Fuera ya, y casi olvidados, Acebes y Zaplana, es posible que la oposición deje de dar miedo como en la pasada legislatura. Si esto es así y recobramos un ritmo político normal, podremos detenernos a juzgar algunas actuaciones del Gobierno, como es nuestra obligación ciudadana, por otra parte. Quizá así podamos ver y denunciar que no es oro todo lo que reluce. Sí, nos gusta que haya más ministras que ministros porque tiene una especial carga simbólica, pero sabemos que, en cambio, hay menos diputadas que en la anterior legislatura. Ese es un agujero de la Ley de Igualdad que habrá que corregir.

Sabemos que no podemos seguir sin una ley del aborto como la que tienen la mayoría de los países europeos; es necesario que se nos reconozca a las mujeres ese derecho sin el que todos los demás gestos palidecen. Esta semana se ha presentado la Plataforma por una Ley de Aborto para luchar por este derecho.

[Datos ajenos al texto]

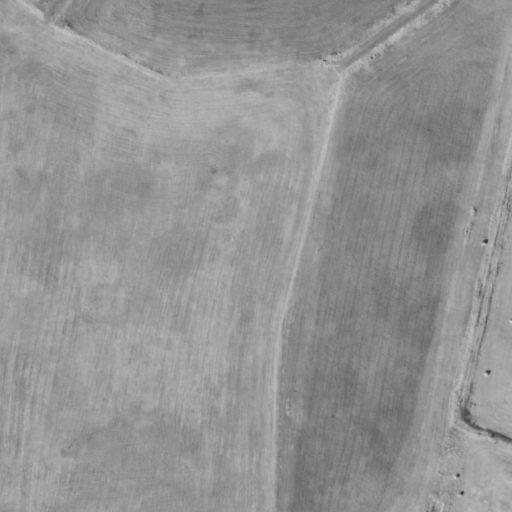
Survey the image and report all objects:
landfill: (255, 256)
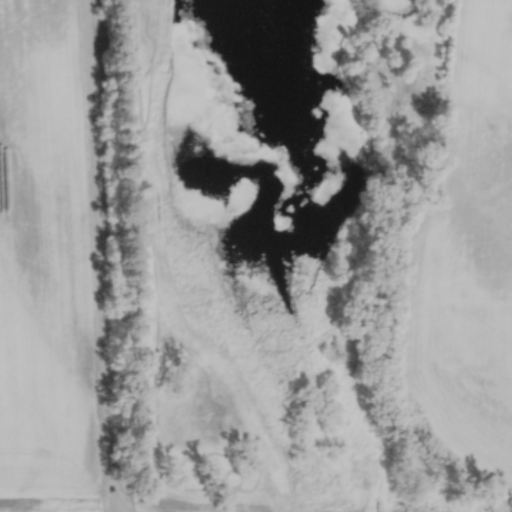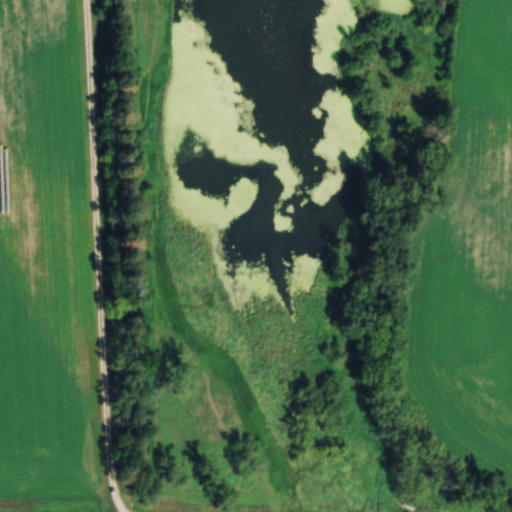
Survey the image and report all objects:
road: (97, 257)
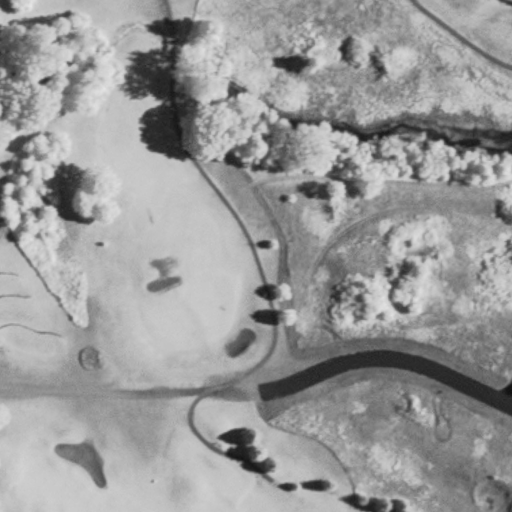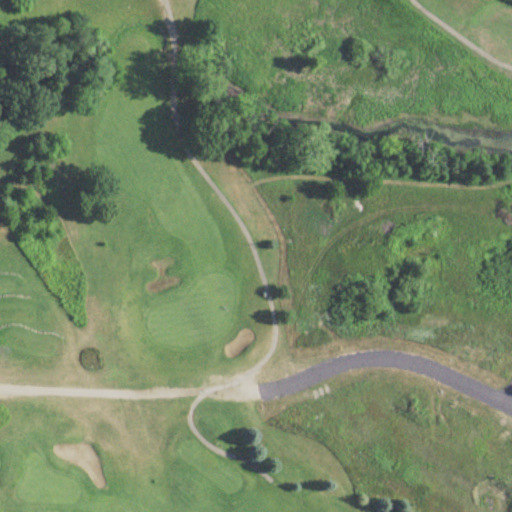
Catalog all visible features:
park: (256, 256)
road: (396, 367)
road: (140, 393)
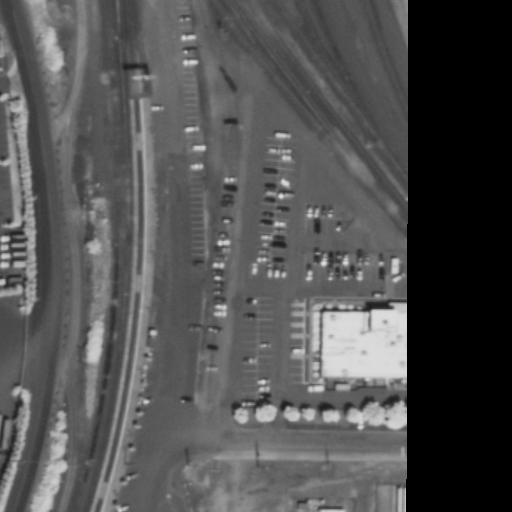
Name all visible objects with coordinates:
road: (507, 38)
railway: (331, 70)
road: (13, 79)
railway: (353, 108)
railway: (369, 110)
railway: (322, 117)
railway: (309, 121)
road: (445, 125)
road: (402, 143)
railway: (425, 146)
railway: (119, 156)
railway: (374, 169)
building: (506, 173)
road: (244, 188)
railway: (217, 206)
road: (294, 215)
road: (176, 224)
road: (390, 237)
road: (339, 240)
road: (51, 256)
railway: (116, 257)
railway: (125, 258)
railway: (135, 258)
railway: (471, 272)
railway: (463, 293)
railway: (137, 305)
railway: (125, 306)
building: (421, 327)
building: (367, 340)
road: (225, 341)
road: (277, 391)
road: (337, 443)
road: (154, 462)
road: (168, 494)
road: (136, 496)
road: (145, 497)
storage tank: (382, 497)
storage tank: (396, 498)
storage tank: (403, 499)
storage tank: (328, 509)
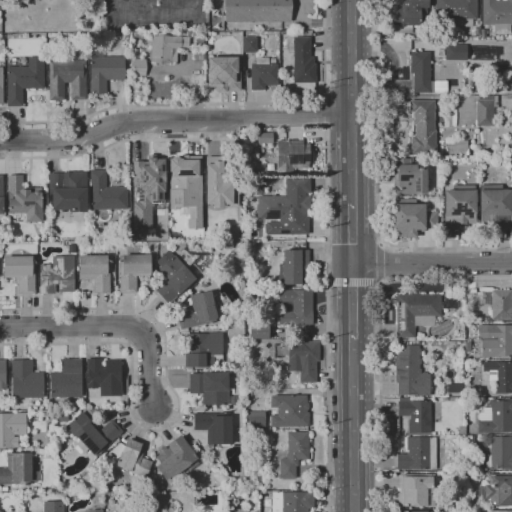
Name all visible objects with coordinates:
building: (454, 9)
building: (255, 10)
building: (257, 11)
building: (407, 12)
building: (457, 12)
building: (495, 12)
building: (407, 14)
building: (497, 15)
road: (171, 17)
road: (124, 20)
building: (138, 36)
building: (250, 45)
building: (165, 48)
building: (167, 48)
building: (441, 52)
building: (454, 52)
building: (456, 52)
building: (199, 55)
building: (301, 59)
building: (303, 60)
building: (104, 70)
building: (138, 70)
building: (103, 72)
building: (223, 73)
building: (224, 73)
building: (264, 73)
building: (419, 73)
building: (262, 74)
building: (424, 75)
building: (22, 79)
building: (66, 79)
building: (67, 79)
building: (24, 80)
building: (1, 85)
building: (0, 86)
road: (351, 101)
road: (209, 104)
building: (485, 109)
road: (324, 111)
building: (483, 111)
road: (174, 121)
building: (421, 126)
building: (423, 127)
building: (264, 136)
building: (457, 147)
building: (291, 155)
building: (292, 156)
building: (444, 159)
building: (480, 160)
rooftop solar panel: (183, 172)
rooftop solar panel: (403, 177)
building: (409, 177)
building: (408, 178)
building: (216, 183)
building: (256, 185)
building: (185, 187)
building: (186, 188)
road: (377, 188)
building: (146, 189)
building: (66, 191)
building: (68, 191)
building: (105, 192)
building: (104, 193)
building: (1, 194)
building: (0, 195)
building: (22, 199)
building: (23, 200)
building: (457, 206)
building: (459, 206)
building: (492, 206)
building: (494, 206)
building: (282, 207)
building: (284, 209)
rooftop solar panel: (456, 209)
building: (411, 218)
building: (406, 219)
building: (429, 220)
road: (352, 233)
building: (71, 248)
road: (330, 259)
road: (380, 263)
road: (431, 264)
building: (292, 267)
building: (294, 267)
building: (131, 270)
building: (133, 270)
building: (94, 271)
building: (95, 271)
building: (19, 272)
building: (21, 272)
building: (56, 275)
building: (57, 275)
building: (170, 277)
building: (173, 279)
road: (354, 281)
road: (503, 282)
building: (204, 284)
road: (352, 300)
building: (499, 303)
building: (500, 304)
building: (293, 307)
building: (295, 308)
building: (196, 311)
building: (198, 311)
building: (413, 311)
building: (416, 313)
road: (108, 326)
building: (259, 330)
building: (257, 331)
building: (494, 340)
building: (495, 340)
building: (467, 347)
building: (200, 348)
building: (204, 350)
building: (304, 361)
building: (306, 361)
building: (409, 372)
building: (410, 372)
building: (2, 374)
building: (3, 375)
building: (499, 375)
building: (500, 375)
building: (103, 376)
building: (104, 376)
building: (65, 379)
building: (24, 380)
building: (25, 380)
building: (66, 380)
road: (130, 380)
building: (208, 387)
building: (456, 387)
building: (211, 388)
building: (88, 407)
building: (288, 411)
building: (290, 411)
building: (414, 414)
building: (416, 414)
building: (495, 417)
building: (495, 417)
building: (254, 420)
building: (256, 420)
road: (353, 425)
building: (213, 427)
building: (214, 427)
building: (10, 428)
building: (12, 429)
building: (91, 433)
building: (92, 434)
building: (500, 452)
building: (294, 453)
building: (499, 453)
building: (292, 454)
building: (416, 454)
building: (418, 454)
building: (110, 457)
building: (172, 457)
building: (175, 457)
building: (131, 458)
building: (133, 459)
building: (17, 468)
building: (18, 470)
building: (4, 489)
building: (417, 490)
building: (414, 491)
building: (495, 491)
building: (496, 491)
building: (290, 501)
building: (292, 501)
building: (51, 506)
building: (53, 507)
building: (92, 510)
building: (497, 510)
building: (95, 511)
building: (416, 511)
building: (417, 511)
building: (500, 511)
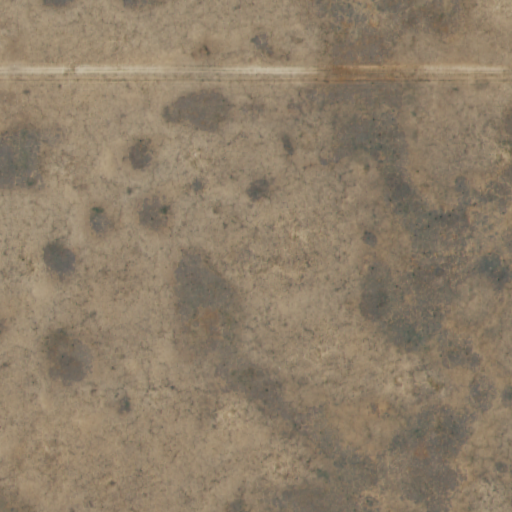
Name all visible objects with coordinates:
road: (256, 11)
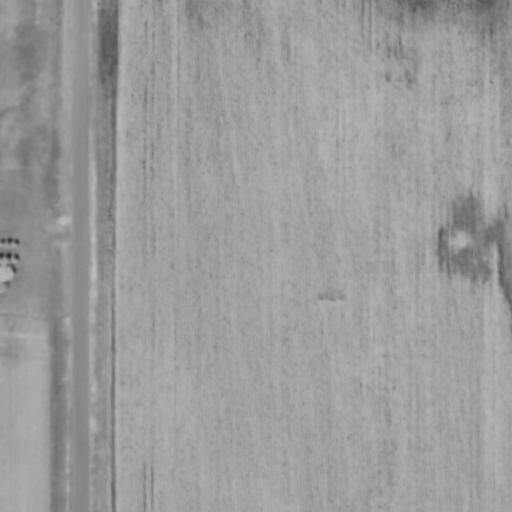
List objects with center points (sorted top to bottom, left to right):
road: (81, 256)
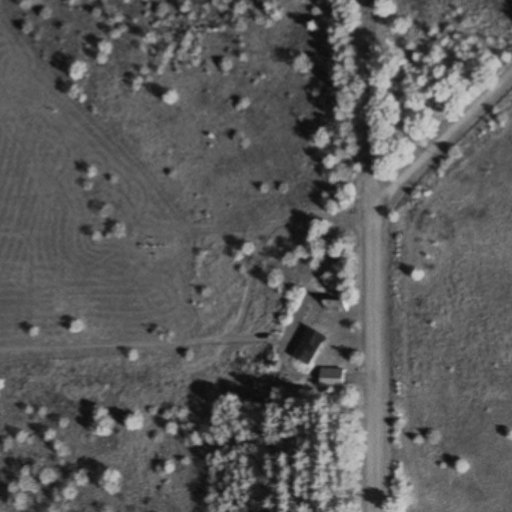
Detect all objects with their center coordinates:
road: (443, 134)
airport: (153, 235)
road: (374, 255)
building: (336, 305)
building: (311, 345)
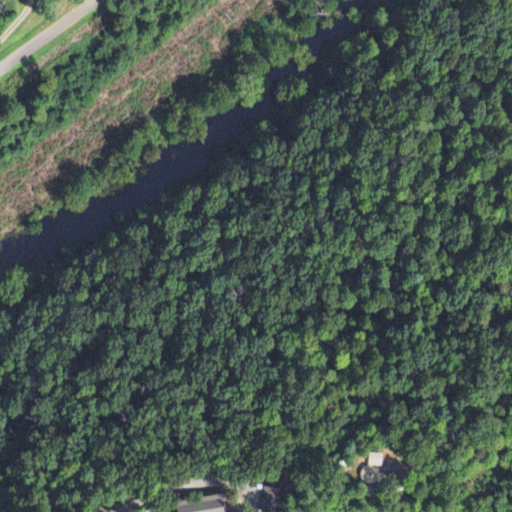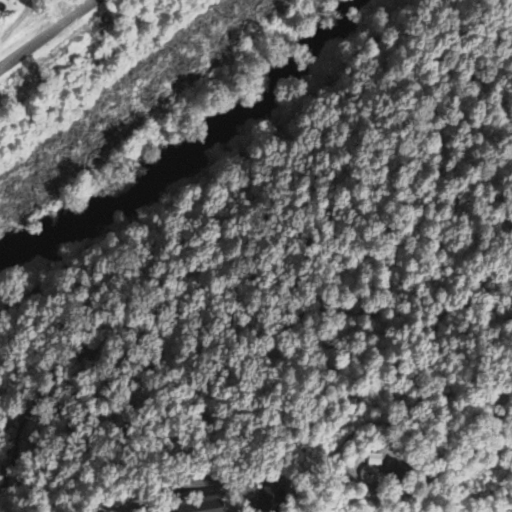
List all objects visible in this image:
building: (5, 0)
power tower: (226, 15)
road: (47, 35)
river: (205, 156)
building: (376, 466)
building: (196, 505)
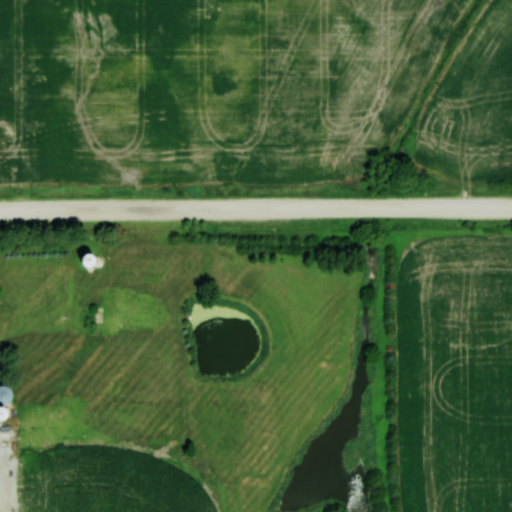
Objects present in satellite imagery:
building: (157, 17)
road: (256, 207)
building: (128, 316)
building: (12, 422)
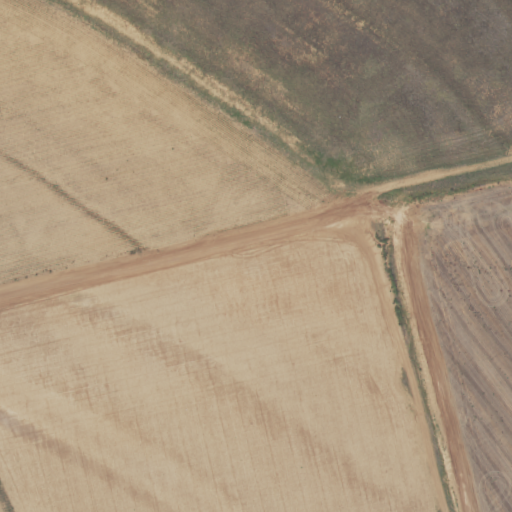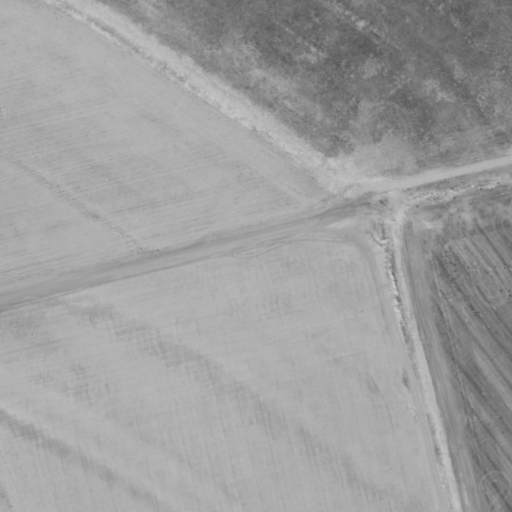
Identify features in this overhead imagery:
road: (336, 82)
road: (256, 261)
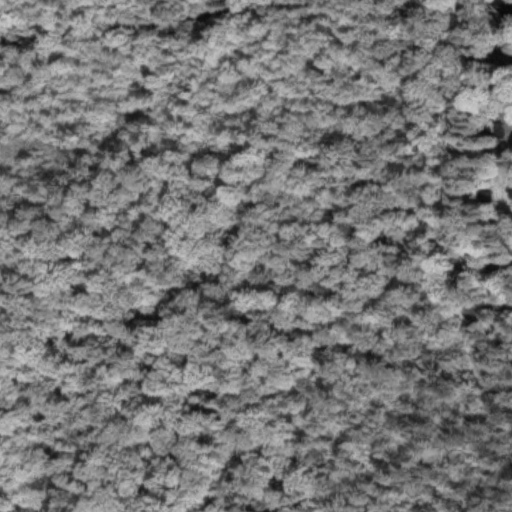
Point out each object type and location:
road: (454, 2)
road: (447, 217)
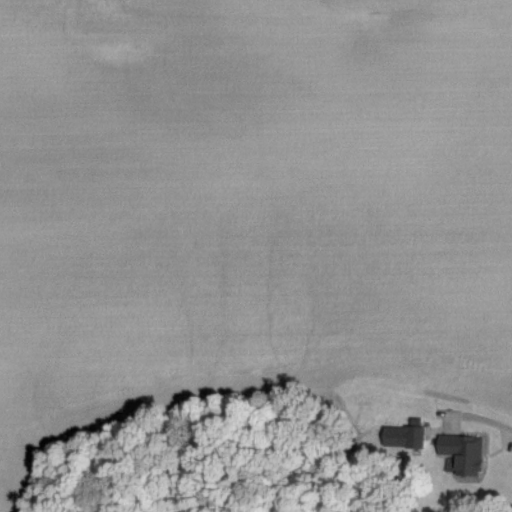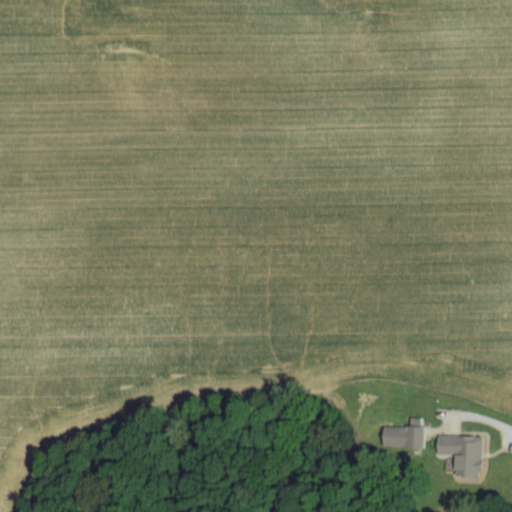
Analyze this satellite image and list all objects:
road: (473, 420)
building: (464, 457)
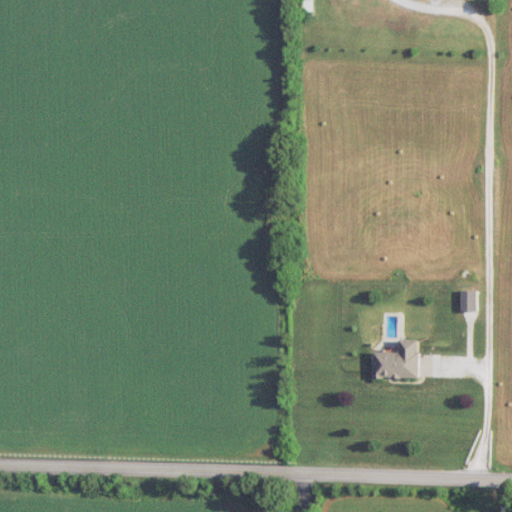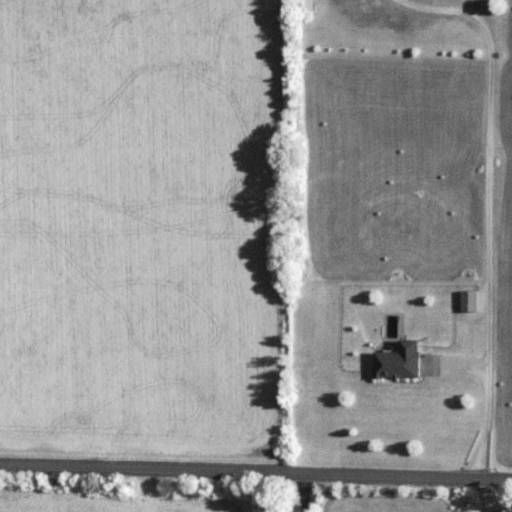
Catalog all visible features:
building: (306, 6)
road: (434, 9)
road: (488, 241)
building: (470, 301)
building: (401, 361)
road: (255, 467)
road: (303, 490)
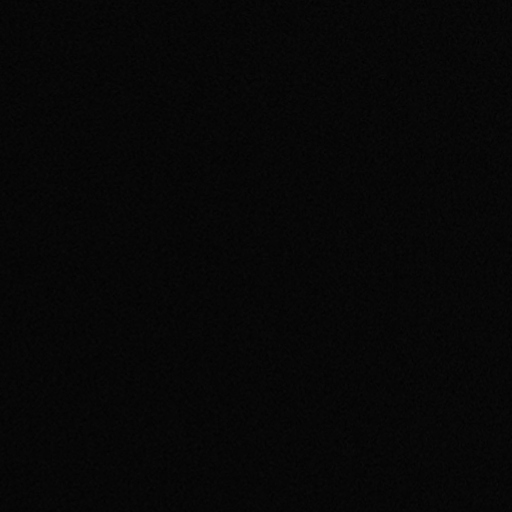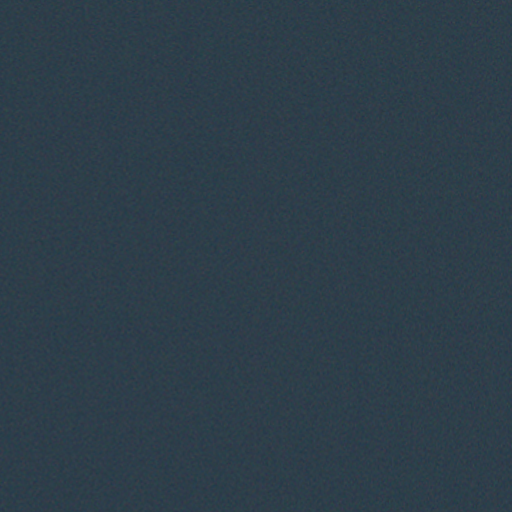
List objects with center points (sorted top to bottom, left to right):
river: (93, 64)
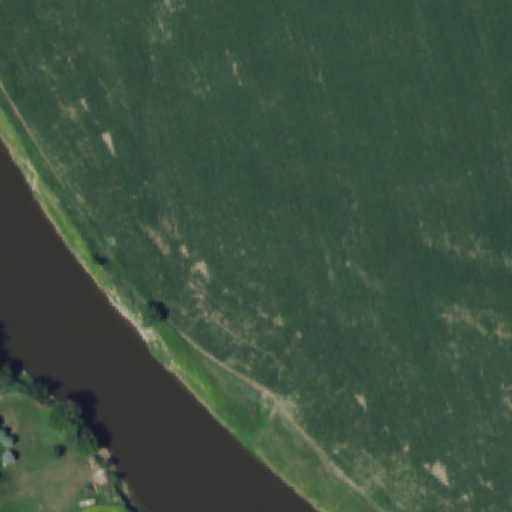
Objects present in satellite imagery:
road: (170, 317)
river: (95, 403)
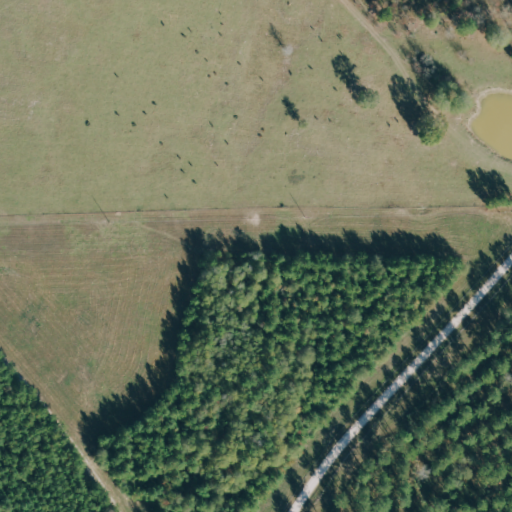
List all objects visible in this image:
road: (287, 510)
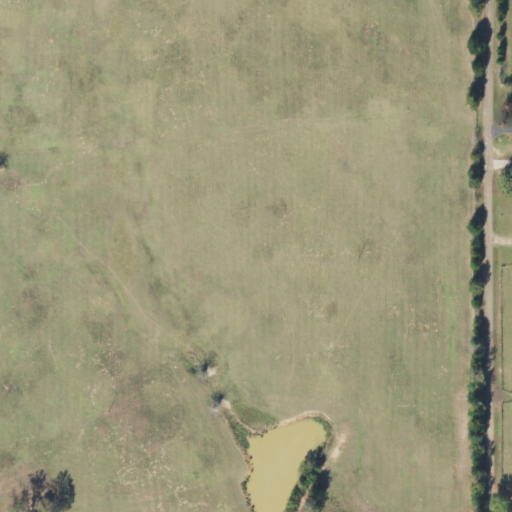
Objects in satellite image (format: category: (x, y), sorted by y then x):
road: (497, 256)
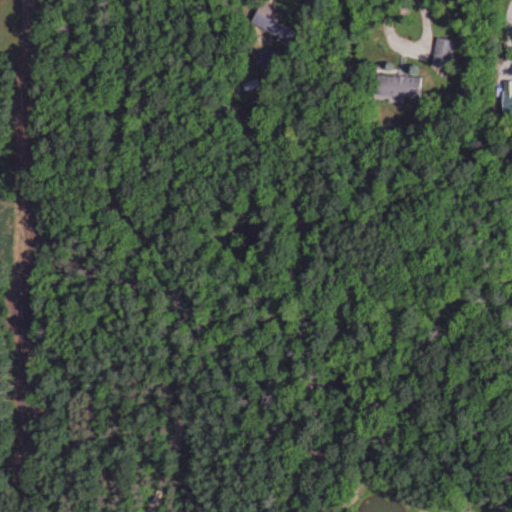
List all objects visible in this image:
road: (403, 49)
building: (441, 51)
building: (395, 84)
building: (507, 96)
road: (149, 253)
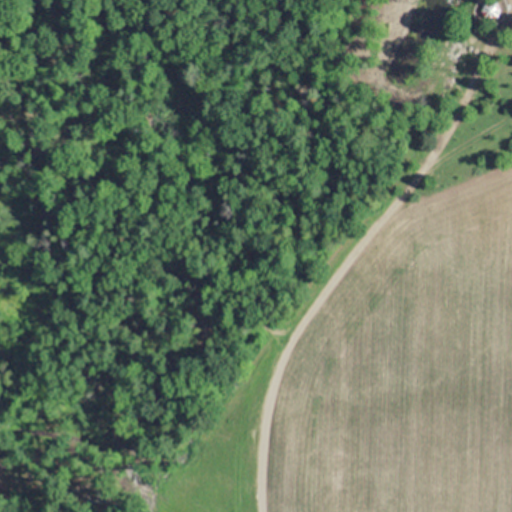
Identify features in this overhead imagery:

Sabemos también que la Ley de Dependencia, arrinconada ahora al Ministerio de Educación y Asuntos Sociales, está lejos de establecer protección universal a los titulares de derechos y puede tener en cambio efectos perversos, como limitarse a subsidiar a las cuidadoras, convirtiéndose así en una trampa para las mujeres. Sabemos que la Ley contra la violencia de Género no trajo aparejada la dotación necesaria, ha colapsado los juzgados y no se puede desarrollar adecuadamente.

Y sabemos que no se puede demorar por más tiempo el necesario establecimiento de un estado laico. No podemos seguir manteniendo los acuerdos con el Vaticano, ni las actuales relaciones con la Iglesia Católica. En algún momento habrá que cortar esta relación que atenta contra la igualdad y contra importantes preceptos constitucionales, además de introducir una constante e inacabable tensión en la vida política y social que ha lastrado a este gobierno innecesariamente y que amenaza con lastrarle también en esta legislatura.

Belloch se niega a retirar un crucifijo de la sala de plenos del Ayuntamiento de Zaragoza y se retira una campaña de prevención del VIH ante las presiones de la Iglesia. Basta con que la Iglesia ponga el grito en el cielo (nunca mejor dicho) para que todos tiemblen. Hay que acabar con esto de una vez por todas. Ese crucifijo, como votante, no me representa. Los crucifijos en las iglesias y no en los Ayuntamientos.

La legislatura anterior supuso un cambio muy importante que ahora hay que continuar y que consolidar. Queremos y esperamos que el cambio avance y que no se detenga.